An agent pod is launched, if your pipeline requires one.
The pipeline runs on the agent pod, or the master if no agent is required.
Any previously created resources with the template=nodejs-mongodb-example
label will be deleted.
A new application, and all of its associated resources, will be created from the nodejs-mongodb-example
template.
A build will be started using the nodejs-mongodb-example
BuildConfig
.
The pipeline will wait until the build has completed to trigger the next stage.
A deployment will be started using the nodejs-mongodb-example
deployment configuration.
The pipeline will wait until the deployment has completed to trigger the next stage.
If the build and deploy are successful, the nodejs-mongodb-example:latest
image will be tagged as nodejs-mongodb-example:stage
.
The agent pod is deleted, if one was required for the pipeline.
The best way to visualize the pipeline execution is by viewing it in the OKD web console.
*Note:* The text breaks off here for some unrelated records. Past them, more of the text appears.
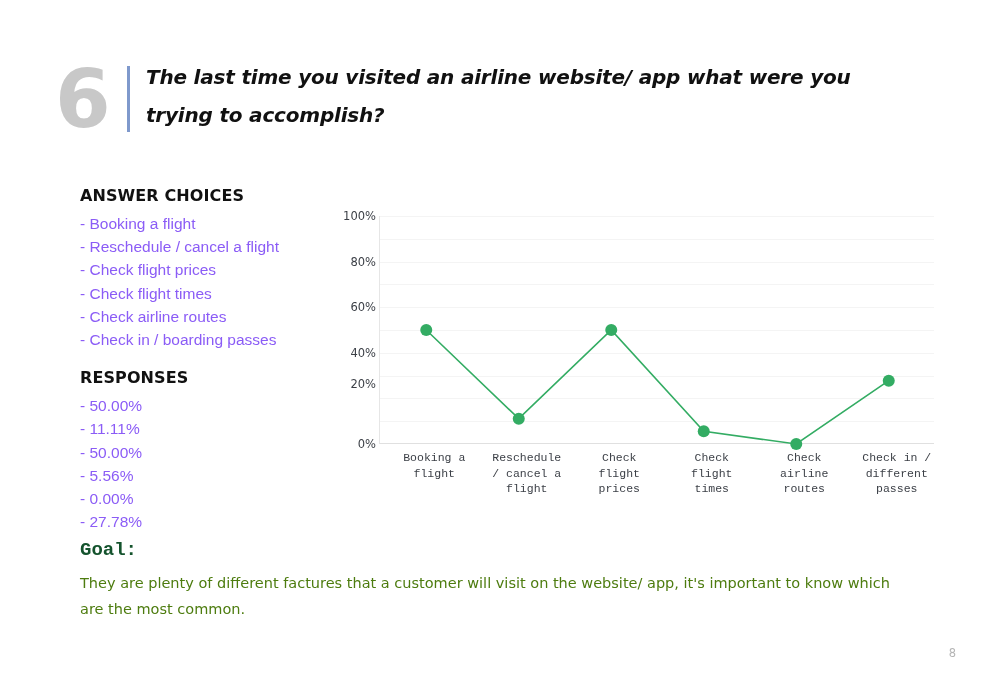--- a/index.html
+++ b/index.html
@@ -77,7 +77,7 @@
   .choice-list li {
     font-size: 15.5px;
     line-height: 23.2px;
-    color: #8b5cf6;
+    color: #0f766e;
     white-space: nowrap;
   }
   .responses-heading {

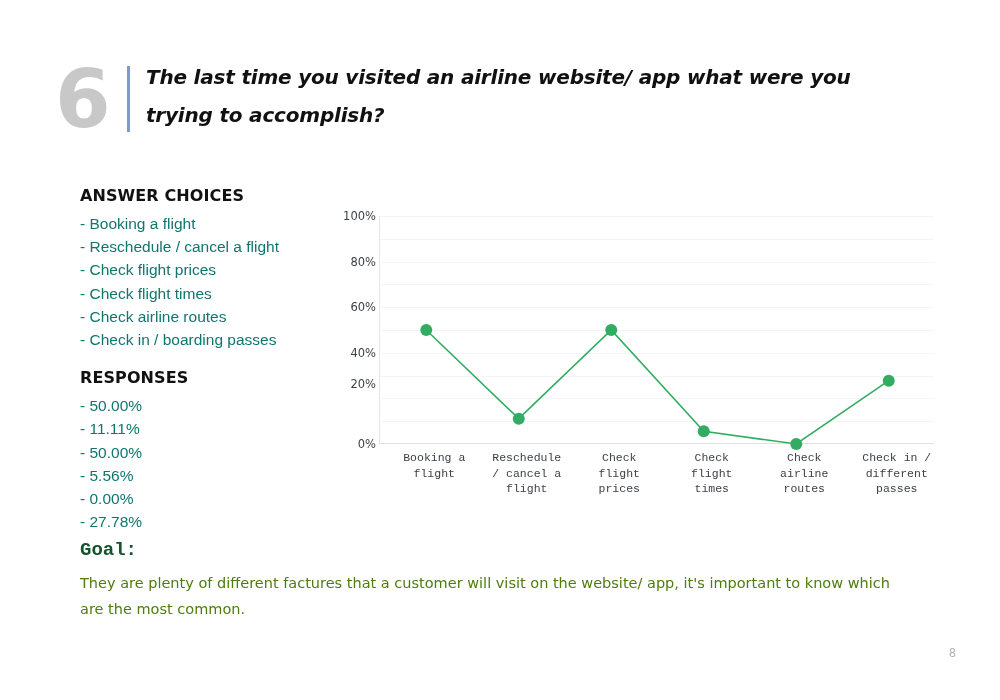--- a/index.html
+++ b/index.html
@@ -144,10 +144,10 @@
     font-size: 11.5px;
     line-height: 15.5px;
     color: #3b3f46;
-    text-align: center;
+    text-align: left;
     padding-left: 18px;
     box-sizing: border-box;
-    font-family: Liberation Mono, monospace;
+    font-family: Liberation Serif, serif;
   }
 
   

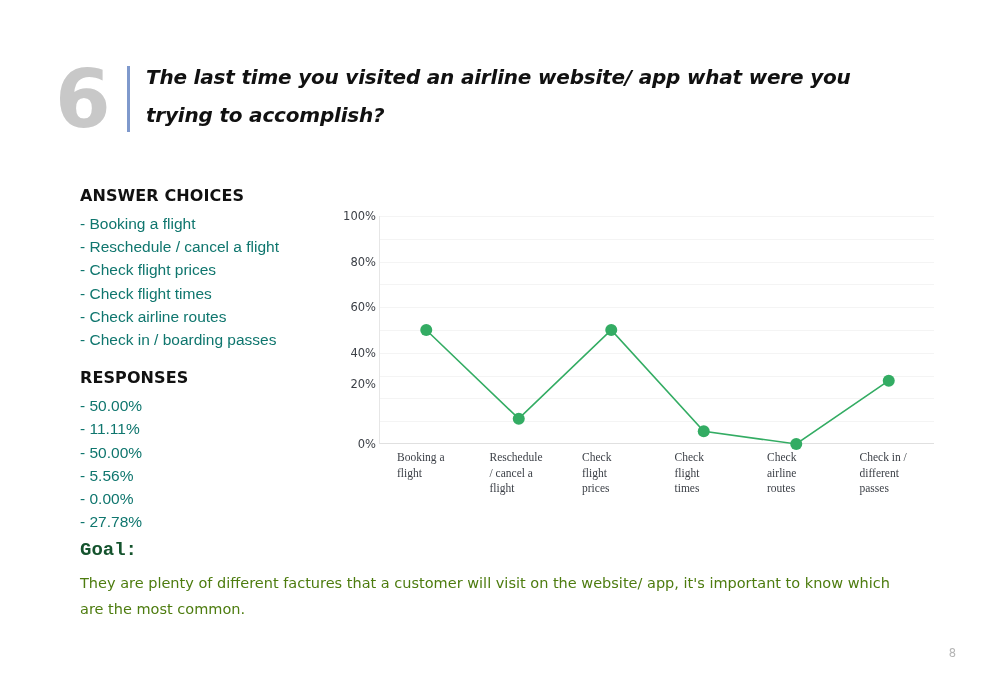--- a/index.html
+++ b/index.html
@@ -160,9 +160,9 @@
   .goal-heading {
     font-size: 19px;
     font-weight: 700;
-    color: #14532d;
+    color: #3b82f6;
     margin: 0 0 9px 0;
-    font-family: Liberation Mono, monospace;
+    font-family: Liberation Serif, serif;
   }
   .goal-text {
     font-size: 14.5px;

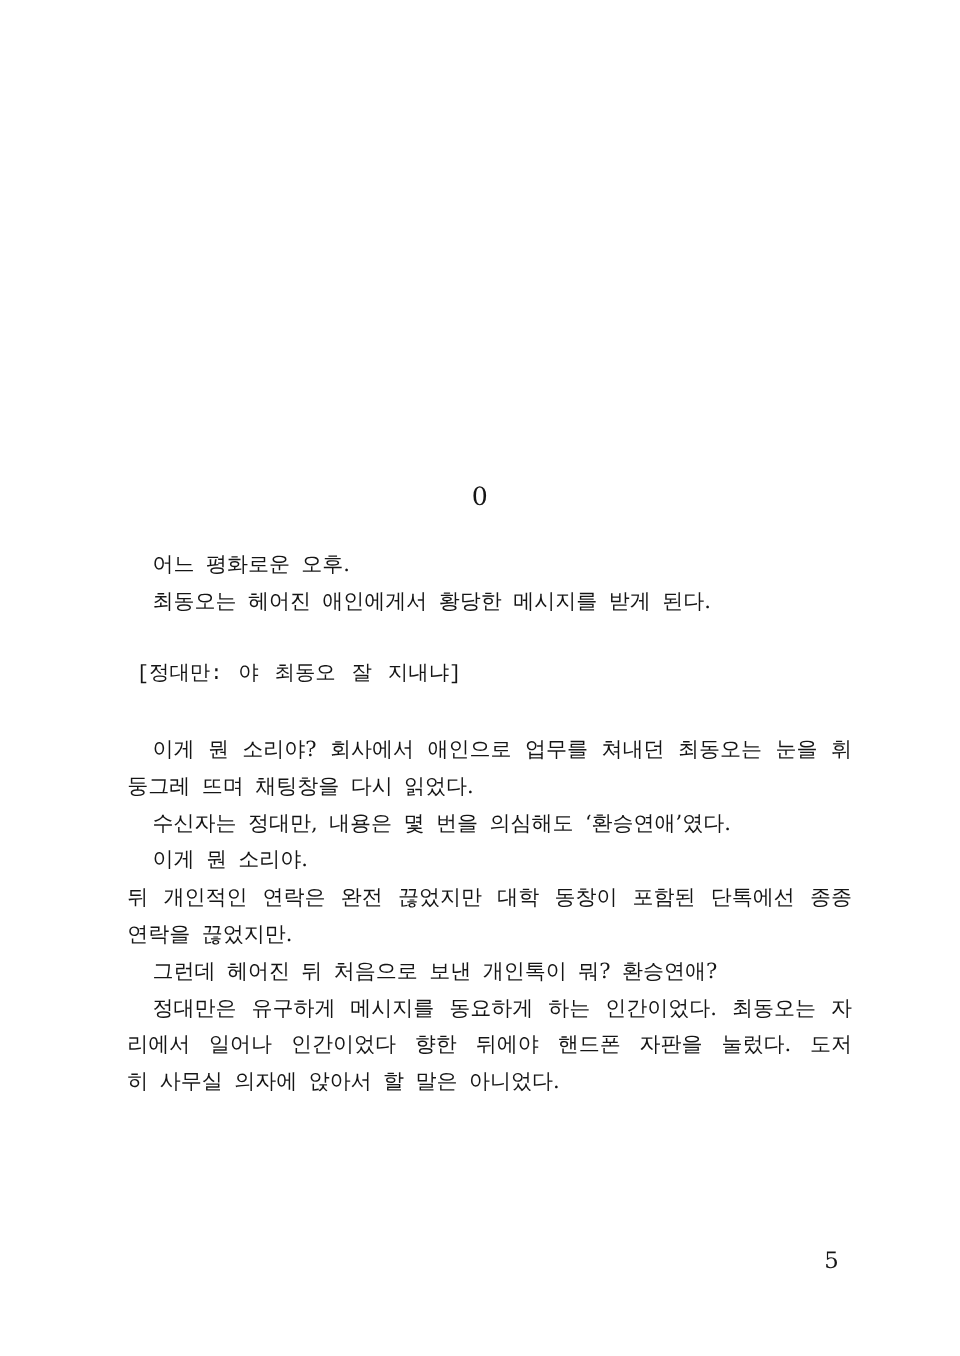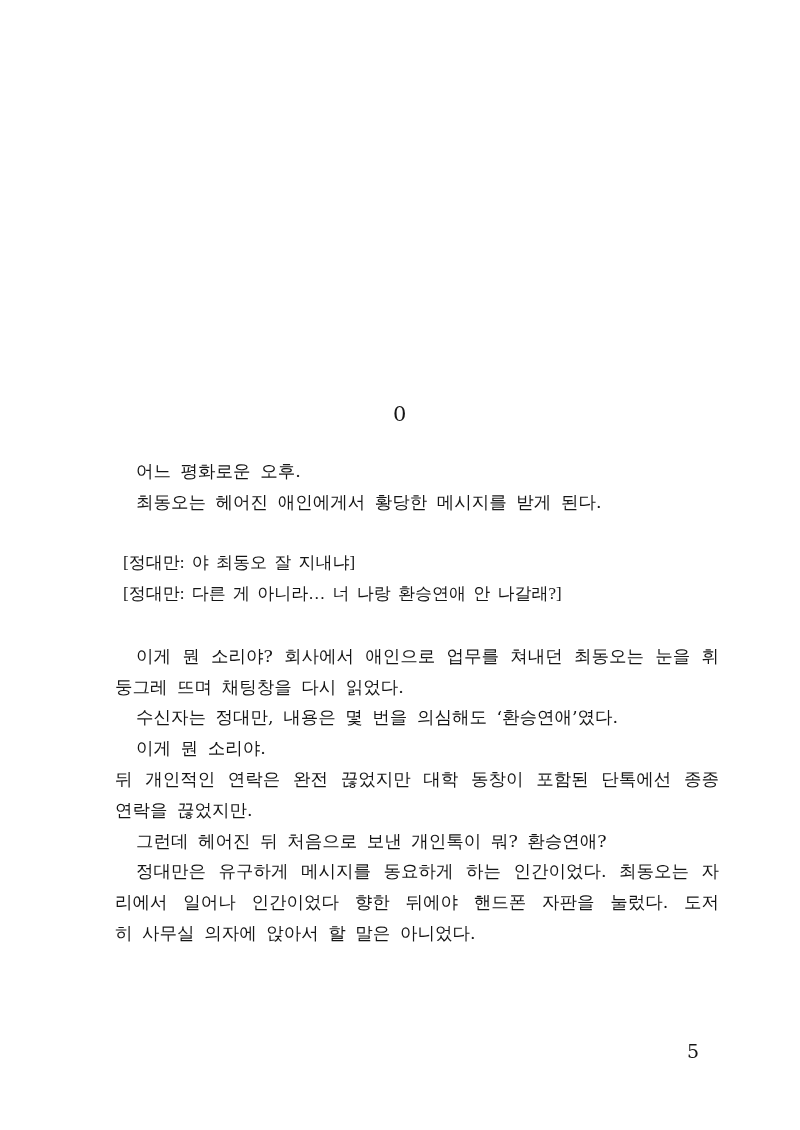--- a/index.html
+++ b/index.html
@@ -29,7 +29,7 @@
   .text-block {
     position: absolute;
     top: 456px;
-    left: 115px;
+    left: 106px;
     width: 604px;
     font-size: 17.5px;
   }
You can view your pipelines by logging in to the web console and navigating to Builds → Pipelines. |
You can add a secret to your build configuration so that it can access a private repository.
To add a secret to your build configuration so that it can access a private repository from the OKD web console:
Create a new OKD project.
Create a secret that contains credentials for accessing a private source code repository.
Create a build configuration.
On the build configuration editor page or in the create app from builder image
page of the web console, set the Source Secret.
Click Save.
You can enable pulling to a private registry by setting the pull secret and pushing by setting the push secret in the build configuration.
To enable pulling to a private registry:
Set the pull secret in the build configuration.
To enable pushing:
Set the push secret in the build configuration.